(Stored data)
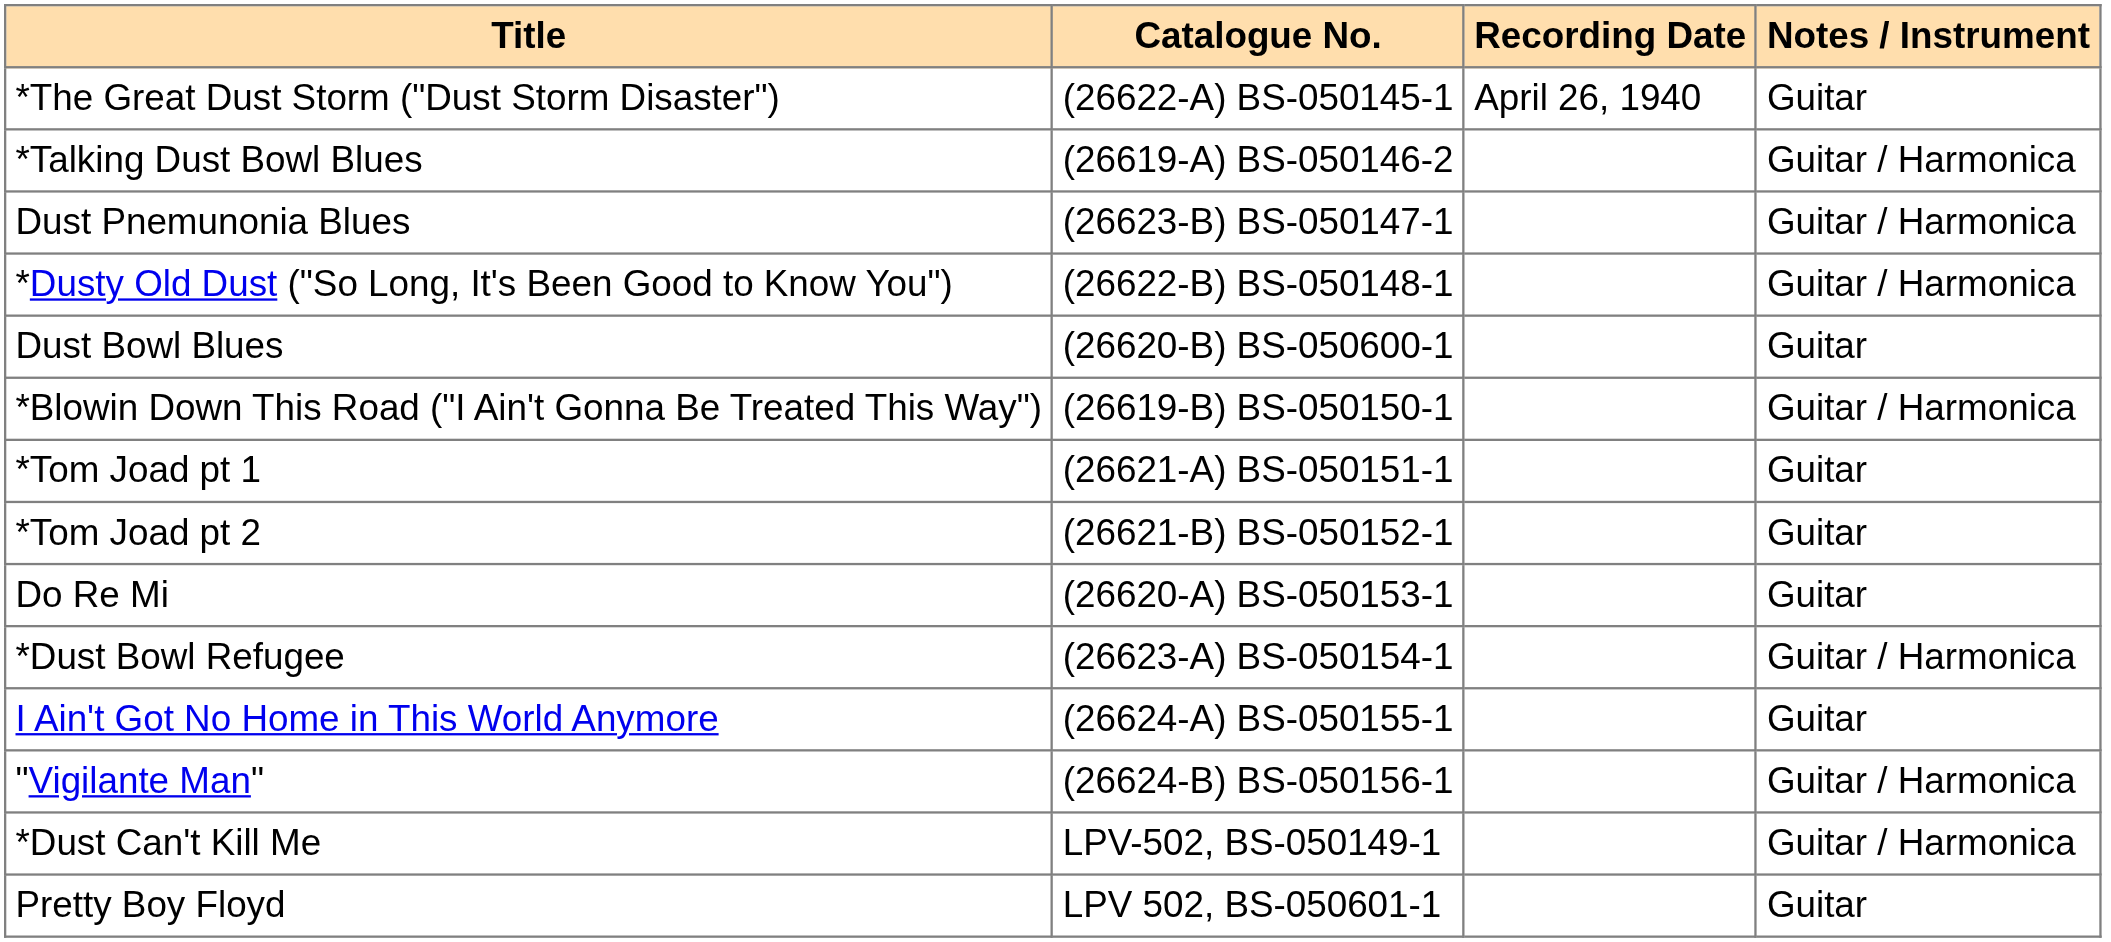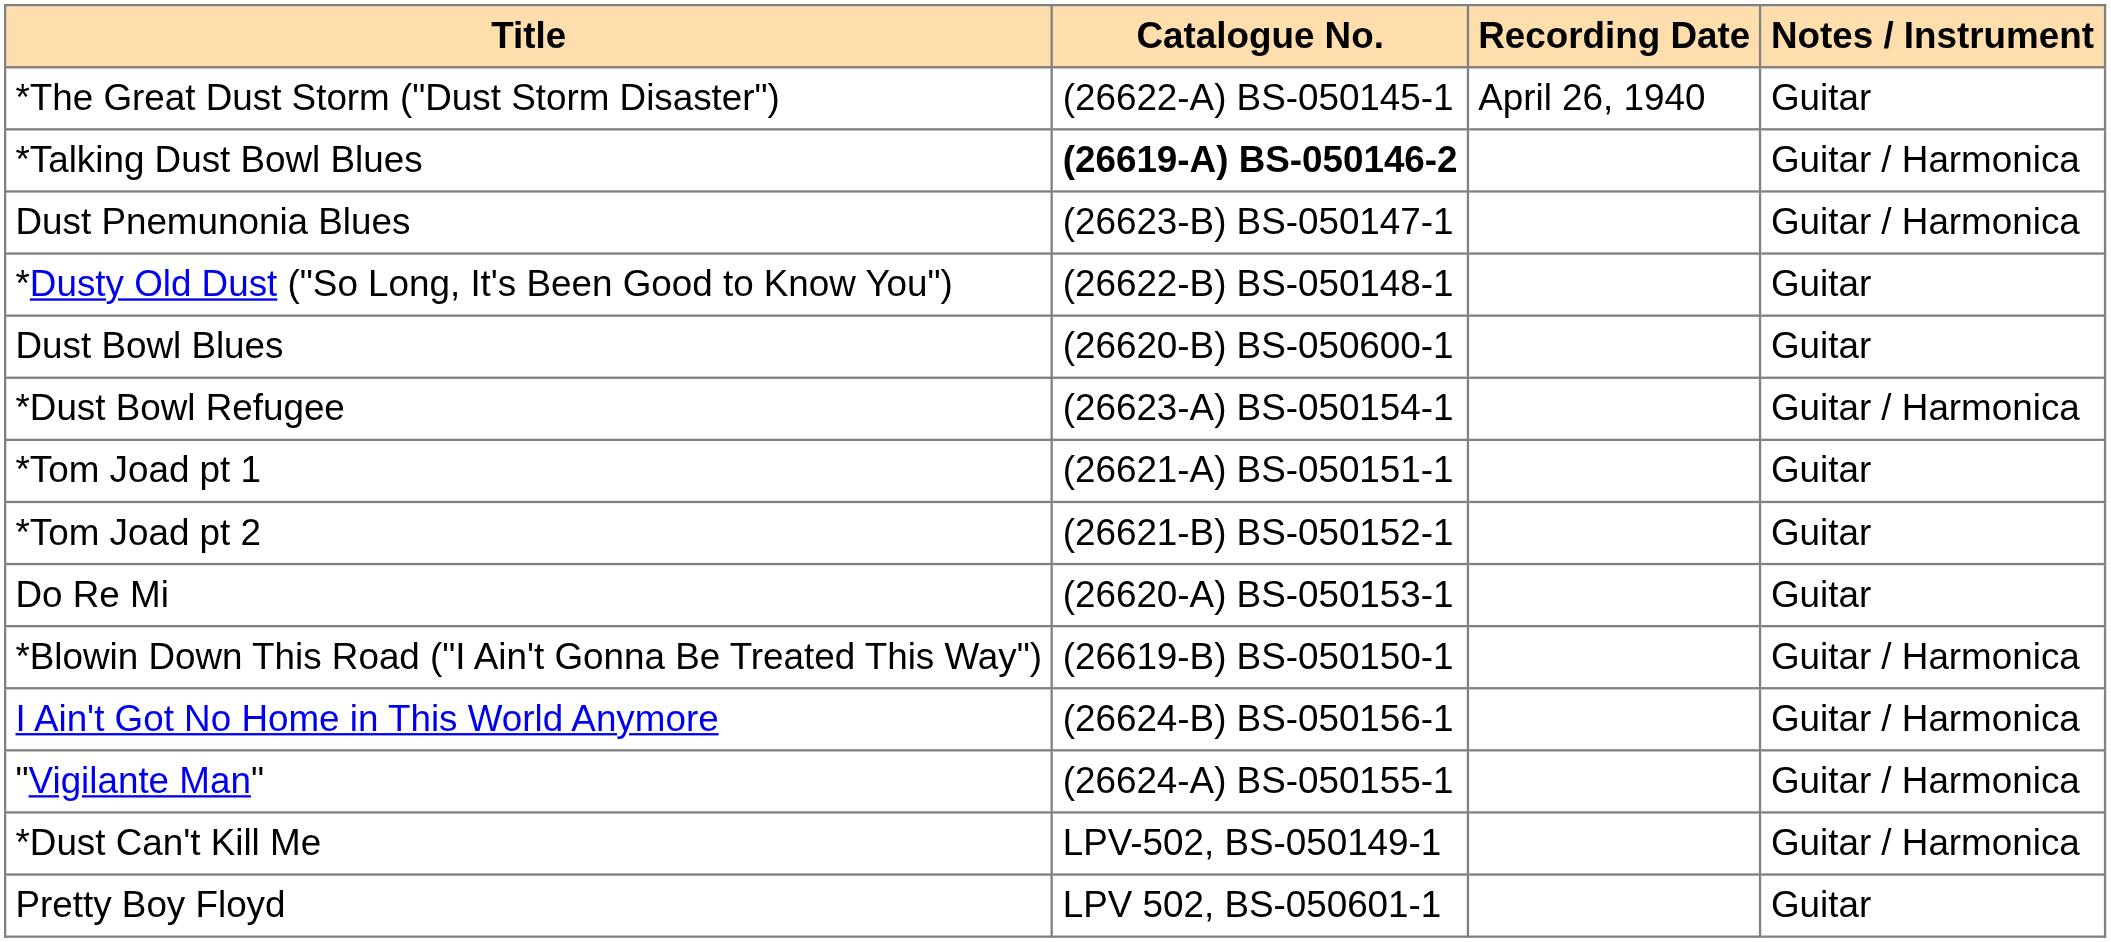*Talking Dust Bowl Blues | Catalogue No.: normal -> bold
*Dusty Old Dust ("So Long, It's Been Good to Know You") | Notes / Instrument: Guitar / Harmonica -> Guitar
rows swapped: *Blowin Down This Road ("I Ain't Gonna Be Treated This Way") <-> *Dust Bowl Refugee
I Ain't Got No Home in This World Anymore | Catalogue No.: (26624-A) BS-050155-1 -> (26624-B) BS-050156-1
I Ain't Got No Home in This World Anymore | Notes / Instrument: Guitar -> Guitar / Harmonica
"Vigilante Man" | Catalogue No.: (26624-B) BS-050156-1 -> (26624-A) BS-050155-1
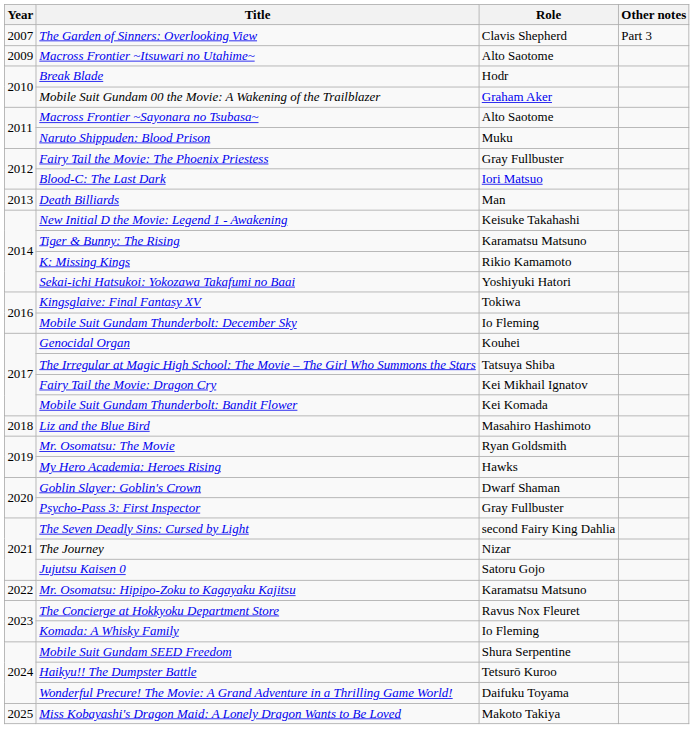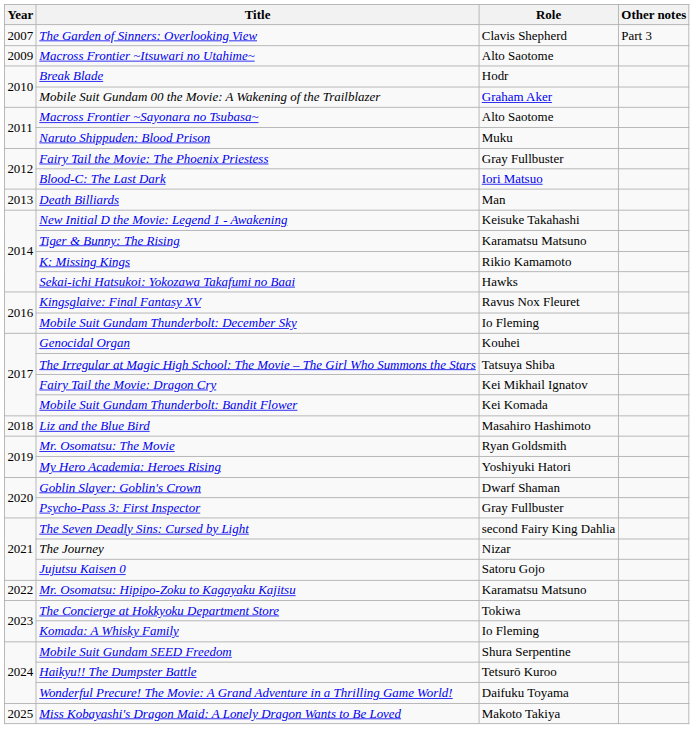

=== Directions ===
Copy the change lists from all of the records above line for line, and omit the pictures.

=== Correct response ===
*Talking Dust Bowl Blues | Catalogue No.: normal -> bold
*Dusty Old Dust ("So Long, It's Been Good to Know You") | Notes / Instrument: Guitar / Harmonica -> Guitar
rows swapped: *Blowin Down This Road ("I Ain't Gonna Be Treated This Way") <-> *Dust Bowl Refugee
I Ain't Got No Home in This World Anymore | Catalogue No.: (26624-A) BS-050155-1 -> (26624-B) BS-050156-1
I Ain't Got No Home in This World Anymore | Notes / Instrument: Guitar -> Guitar / Harmonica
"Vigilante Man" | Catalogue No.: (26624-B) BS-050156-1 -> (26624-A) BS-050155-1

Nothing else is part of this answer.